Gözlerini gözlerime dikerek konuştuğunda bende onun gözlerine baktım. Ah gerçekten deniz mavisi gözleri insanı içine çekiyordu. Bende kendimi tanıtma gereği hissettim.

"Merhaba, ben de park krallığının prensi vita park jimin."

Derin bir nefes çekip konuşmaya başladı.

"Biliyorsun ki altı gün sonra düğünümüz olacak ve düğün akşamı mühürleneceğiz. Seninle önceden tanışmak istememin sebebi hiç görmediğin biri ile evlenmeni istemedim."

En azından bu evlilikte beni düşünen biri olduğu için mutlu olmuştum. Tanımadığım biriyle evleneceğimi düşünüp de benimle tanışmaya gelmesi gerçekten ince bir davranıştı.

"Teşekkür ederim."

JUNGKOOK

Dün akşam gönderdiğim haberci olumlu haberle dönmüştü. Şimdi ise park krallığına gitmek için hazırlanıyorum. Simsiyah bir hanbok giymiştim. Üstünde ufak mor işlemeler vardı. Tacımı takmamıştım çünkü saygısızlık olabilirdi sonuçta ben tanışmaya gidiyordum. Daha hızlı gitmek için at arabası yerine kendi atıma binerek gidecektim. Babam her ne kadar buna kızsa da bana karşı çıkmıyordu. Siyah atıma bindikten sonra kapıdaki askerlere kapıyı için emir verdim.

"Kapıyı açın!"

Kafalarını kaldırmayıp iki kapıyı açtıklarında hızlı bir şekilde park krallığına doğru yol aldım. Bir saat içerisinde vardığımda park krallığının kapısındaki askerler beni görüp kapıyı açmıştı. Kral park geleceğimi haber vermiş olmalıydı. İçeri girdikten sonra atımın üzerinden indiğimde kapıdaki askerlerden biri yanıma gelip konuştu.

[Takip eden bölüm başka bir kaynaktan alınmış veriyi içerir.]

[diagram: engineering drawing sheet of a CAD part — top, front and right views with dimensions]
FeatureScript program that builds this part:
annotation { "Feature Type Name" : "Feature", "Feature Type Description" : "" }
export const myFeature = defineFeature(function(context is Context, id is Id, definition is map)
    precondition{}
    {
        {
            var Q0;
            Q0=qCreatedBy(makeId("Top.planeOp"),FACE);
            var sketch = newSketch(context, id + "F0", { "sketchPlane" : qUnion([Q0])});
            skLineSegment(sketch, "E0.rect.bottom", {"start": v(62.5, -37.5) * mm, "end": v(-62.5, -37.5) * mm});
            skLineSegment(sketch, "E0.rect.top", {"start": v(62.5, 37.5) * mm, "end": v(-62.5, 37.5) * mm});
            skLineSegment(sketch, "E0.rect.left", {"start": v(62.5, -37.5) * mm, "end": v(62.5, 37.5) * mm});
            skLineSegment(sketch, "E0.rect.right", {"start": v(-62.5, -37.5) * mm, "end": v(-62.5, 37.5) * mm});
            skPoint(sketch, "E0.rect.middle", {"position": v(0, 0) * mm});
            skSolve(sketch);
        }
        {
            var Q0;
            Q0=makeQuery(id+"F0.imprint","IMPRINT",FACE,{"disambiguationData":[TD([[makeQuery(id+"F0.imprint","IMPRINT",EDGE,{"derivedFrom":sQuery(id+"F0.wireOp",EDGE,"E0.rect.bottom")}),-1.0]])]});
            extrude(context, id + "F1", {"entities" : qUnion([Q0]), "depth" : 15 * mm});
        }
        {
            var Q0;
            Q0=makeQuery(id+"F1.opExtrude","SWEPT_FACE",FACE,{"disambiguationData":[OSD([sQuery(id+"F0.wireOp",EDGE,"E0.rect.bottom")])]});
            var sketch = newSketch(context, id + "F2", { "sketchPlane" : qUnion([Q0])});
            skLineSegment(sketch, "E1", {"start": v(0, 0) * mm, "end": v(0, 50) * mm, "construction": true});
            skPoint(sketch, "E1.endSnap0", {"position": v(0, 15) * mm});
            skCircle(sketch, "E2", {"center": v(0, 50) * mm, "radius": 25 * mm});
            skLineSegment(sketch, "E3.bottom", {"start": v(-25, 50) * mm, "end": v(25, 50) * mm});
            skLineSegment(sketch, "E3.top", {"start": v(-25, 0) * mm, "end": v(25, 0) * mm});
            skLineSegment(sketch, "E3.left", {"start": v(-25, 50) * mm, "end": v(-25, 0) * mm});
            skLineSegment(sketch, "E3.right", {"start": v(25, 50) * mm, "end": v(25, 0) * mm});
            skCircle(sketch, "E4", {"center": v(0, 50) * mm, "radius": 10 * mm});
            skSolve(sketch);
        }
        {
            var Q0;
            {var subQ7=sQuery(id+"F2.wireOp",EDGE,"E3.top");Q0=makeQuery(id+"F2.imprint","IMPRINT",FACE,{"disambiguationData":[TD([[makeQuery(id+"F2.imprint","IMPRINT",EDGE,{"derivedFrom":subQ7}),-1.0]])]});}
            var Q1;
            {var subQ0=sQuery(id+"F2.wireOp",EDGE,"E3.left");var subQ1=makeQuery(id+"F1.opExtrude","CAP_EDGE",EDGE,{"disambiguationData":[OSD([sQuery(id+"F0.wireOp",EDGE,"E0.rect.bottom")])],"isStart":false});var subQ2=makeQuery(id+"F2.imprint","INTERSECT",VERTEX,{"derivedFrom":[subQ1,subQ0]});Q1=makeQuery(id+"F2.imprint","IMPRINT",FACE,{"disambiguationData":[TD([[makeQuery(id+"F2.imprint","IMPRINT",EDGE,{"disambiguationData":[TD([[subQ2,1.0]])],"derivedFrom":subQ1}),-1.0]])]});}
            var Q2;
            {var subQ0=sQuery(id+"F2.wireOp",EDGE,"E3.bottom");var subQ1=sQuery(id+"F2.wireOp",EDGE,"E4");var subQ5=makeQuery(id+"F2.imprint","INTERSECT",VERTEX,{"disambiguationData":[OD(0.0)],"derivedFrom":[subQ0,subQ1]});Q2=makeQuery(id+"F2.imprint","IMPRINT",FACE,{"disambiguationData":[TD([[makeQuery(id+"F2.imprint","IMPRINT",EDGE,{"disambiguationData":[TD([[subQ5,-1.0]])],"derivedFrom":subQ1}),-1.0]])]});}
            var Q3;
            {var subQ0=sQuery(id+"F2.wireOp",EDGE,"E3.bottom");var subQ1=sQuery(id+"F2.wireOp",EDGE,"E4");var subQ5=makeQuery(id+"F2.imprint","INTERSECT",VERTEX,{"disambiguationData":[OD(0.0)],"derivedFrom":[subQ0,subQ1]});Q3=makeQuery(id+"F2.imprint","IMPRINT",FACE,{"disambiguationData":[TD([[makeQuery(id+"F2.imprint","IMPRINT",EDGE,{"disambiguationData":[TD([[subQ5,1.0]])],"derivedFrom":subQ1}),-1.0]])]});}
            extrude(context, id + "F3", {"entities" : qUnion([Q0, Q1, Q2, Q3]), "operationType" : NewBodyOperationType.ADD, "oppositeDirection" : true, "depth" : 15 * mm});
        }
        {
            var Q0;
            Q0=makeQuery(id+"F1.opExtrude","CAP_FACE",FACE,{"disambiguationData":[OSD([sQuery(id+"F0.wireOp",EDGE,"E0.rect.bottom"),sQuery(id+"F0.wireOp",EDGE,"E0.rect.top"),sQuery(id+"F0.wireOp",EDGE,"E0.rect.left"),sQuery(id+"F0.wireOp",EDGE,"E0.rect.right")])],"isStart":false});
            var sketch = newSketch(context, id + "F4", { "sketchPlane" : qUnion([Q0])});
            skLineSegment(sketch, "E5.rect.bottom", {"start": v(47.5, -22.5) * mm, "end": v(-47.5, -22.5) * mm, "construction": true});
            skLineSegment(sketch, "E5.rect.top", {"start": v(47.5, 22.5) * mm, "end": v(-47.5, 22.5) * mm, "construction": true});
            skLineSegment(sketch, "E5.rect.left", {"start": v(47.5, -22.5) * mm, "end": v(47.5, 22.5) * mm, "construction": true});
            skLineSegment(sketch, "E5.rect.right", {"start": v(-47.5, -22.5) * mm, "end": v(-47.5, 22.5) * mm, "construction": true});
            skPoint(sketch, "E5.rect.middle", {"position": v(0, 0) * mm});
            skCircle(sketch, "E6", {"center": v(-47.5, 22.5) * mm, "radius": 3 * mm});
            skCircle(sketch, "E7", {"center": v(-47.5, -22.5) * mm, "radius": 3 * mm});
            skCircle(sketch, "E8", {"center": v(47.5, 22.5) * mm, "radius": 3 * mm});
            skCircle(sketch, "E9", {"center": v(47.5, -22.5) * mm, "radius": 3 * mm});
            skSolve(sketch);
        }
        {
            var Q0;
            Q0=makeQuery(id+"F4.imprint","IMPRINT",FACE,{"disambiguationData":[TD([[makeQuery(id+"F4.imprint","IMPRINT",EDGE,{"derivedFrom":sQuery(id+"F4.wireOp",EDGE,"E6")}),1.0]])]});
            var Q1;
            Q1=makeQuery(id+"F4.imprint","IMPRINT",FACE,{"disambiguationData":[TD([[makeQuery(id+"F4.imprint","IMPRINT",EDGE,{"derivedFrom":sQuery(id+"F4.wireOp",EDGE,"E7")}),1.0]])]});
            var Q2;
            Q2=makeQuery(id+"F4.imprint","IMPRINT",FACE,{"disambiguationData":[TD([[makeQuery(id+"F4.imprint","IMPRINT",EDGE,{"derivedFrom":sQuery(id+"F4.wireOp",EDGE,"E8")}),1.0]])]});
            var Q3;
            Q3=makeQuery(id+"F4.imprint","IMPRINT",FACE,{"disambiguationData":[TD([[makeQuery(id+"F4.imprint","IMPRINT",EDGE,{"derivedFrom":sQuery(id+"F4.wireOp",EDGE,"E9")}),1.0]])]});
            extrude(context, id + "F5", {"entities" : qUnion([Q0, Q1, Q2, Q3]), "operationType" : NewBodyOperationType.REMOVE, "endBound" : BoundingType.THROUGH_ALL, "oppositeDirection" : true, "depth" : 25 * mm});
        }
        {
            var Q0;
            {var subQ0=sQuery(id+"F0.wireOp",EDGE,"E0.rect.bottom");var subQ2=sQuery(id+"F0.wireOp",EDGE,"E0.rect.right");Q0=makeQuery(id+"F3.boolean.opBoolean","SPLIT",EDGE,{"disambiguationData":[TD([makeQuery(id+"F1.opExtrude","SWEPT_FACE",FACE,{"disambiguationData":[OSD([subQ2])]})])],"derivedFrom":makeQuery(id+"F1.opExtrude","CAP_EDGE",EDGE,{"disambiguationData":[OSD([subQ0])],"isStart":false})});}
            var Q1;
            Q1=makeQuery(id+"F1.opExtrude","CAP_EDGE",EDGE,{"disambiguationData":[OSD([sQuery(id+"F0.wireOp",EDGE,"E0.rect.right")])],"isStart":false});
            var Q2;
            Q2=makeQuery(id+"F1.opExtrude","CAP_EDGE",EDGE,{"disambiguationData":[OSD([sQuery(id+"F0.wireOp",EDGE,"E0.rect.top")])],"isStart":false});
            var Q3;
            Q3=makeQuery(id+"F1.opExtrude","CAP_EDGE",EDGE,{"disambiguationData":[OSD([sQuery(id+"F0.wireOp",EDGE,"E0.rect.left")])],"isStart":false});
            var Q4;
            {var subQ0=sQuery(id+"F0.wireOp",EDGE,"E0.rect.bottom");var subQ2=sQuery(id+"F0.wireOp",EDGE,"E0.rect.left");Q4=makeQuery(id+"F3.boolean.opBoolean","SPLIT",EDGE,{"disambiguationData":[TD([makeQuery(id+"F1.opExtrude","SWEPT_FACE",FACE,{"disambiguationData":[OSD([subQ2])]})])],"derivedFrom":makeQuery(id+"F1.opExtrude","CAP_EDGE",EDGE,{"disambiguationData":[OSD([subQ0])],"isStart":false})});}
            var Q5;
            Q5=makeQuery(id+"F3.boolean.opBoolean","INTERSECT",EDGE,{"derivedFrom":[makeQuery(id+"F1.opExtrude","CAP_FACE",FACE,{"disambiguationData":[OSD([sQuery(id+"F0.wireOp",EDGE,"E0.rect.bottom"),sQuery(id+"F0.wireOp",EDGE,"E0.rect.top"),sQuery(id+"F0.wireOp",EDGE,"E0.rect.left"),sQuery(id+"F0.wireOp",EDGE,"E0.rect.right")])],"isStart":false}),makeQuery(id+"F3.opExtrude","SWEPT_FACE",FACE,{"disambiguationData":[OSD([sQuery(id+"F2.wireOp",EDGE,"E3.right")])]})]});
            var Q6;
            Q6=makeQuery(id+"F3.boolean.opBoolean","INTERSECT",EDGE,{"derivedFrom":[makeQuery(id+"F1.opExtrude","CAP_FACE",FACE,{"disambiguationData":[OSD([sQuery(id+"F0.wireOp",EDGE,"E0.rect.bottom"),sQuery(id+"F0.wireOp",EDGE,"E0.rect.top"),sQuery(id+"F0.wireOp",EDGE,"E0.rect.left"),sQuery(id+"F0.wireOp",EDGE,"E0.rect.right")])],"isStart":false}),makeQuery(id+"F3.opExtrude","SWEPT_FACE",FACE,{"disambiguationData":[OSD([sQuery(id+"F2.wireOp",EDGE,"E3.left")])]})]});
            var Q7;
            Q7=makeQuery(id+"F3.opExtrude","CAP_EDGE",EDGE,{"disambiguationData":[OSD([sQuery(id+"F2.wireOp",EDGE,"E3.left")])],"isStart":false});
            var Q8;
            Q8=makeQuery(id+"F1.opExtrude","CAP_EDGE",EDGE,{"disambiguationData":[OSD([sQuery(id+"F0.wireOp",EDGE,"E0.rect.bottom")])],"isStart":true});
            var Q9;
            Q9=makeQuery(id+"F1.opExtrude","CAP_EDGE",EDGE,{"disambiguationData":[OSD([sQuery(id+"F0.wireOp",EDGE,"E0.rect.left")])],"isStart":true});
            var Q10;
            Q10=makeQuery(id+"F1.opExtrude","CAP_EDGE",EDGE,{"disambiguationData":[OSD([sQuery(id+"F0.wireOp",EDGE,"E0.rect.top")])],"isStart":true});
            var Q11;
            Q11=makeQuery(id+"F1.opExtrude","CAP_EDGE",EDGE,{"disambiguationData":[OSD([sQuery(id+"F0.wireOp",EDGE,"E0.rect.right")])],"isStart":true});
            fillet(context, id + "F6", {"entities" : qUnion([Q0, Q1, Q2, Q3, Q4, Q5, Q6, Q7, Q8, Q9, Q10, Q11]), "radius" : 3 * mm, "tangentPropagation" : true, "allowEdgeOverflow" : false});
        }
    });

"Atınızı ahıra götüreyim prens jungkook."

Elimdeki atın ipini bıraktığımda hemen tutup sarayın yanına doğru ilerledi.

Yanıma beta bir kadın gelince hizmetçi olduğunu anladım. Kafasını kaldırmadan konuştu.

"Prens jungkook hoşgeldiniz. Prens jimin ile kış bahçesinde görüşeceksiniz."

Kadın hızlı adımlarla ilerleyince bende peşinden ilerledim.

Beta kadın bir kapının önünde durunca kapının önündeki askerler hemen kapıyı açmıştı. İçeri girdikten sonra odayı incelemeye başlamıştım ki kapı açıldı. İçeri girdiği anda tabloda gördüğüm yüzden bin kat daha mükemmel olduğunu düşündüm. Mor renginin eşsiz tonundaki gözleri, platin sarısı dalgalı saçlarının aralarındaki mavi ve mor tutamlarıyla mükemmel bir uyum oluşturmuştu. Şeftali rengindeki dolgun dudakları, süt kadar beyaz teniyle dünya üzerindeki her şeyden daha kusursuz görünüyodu.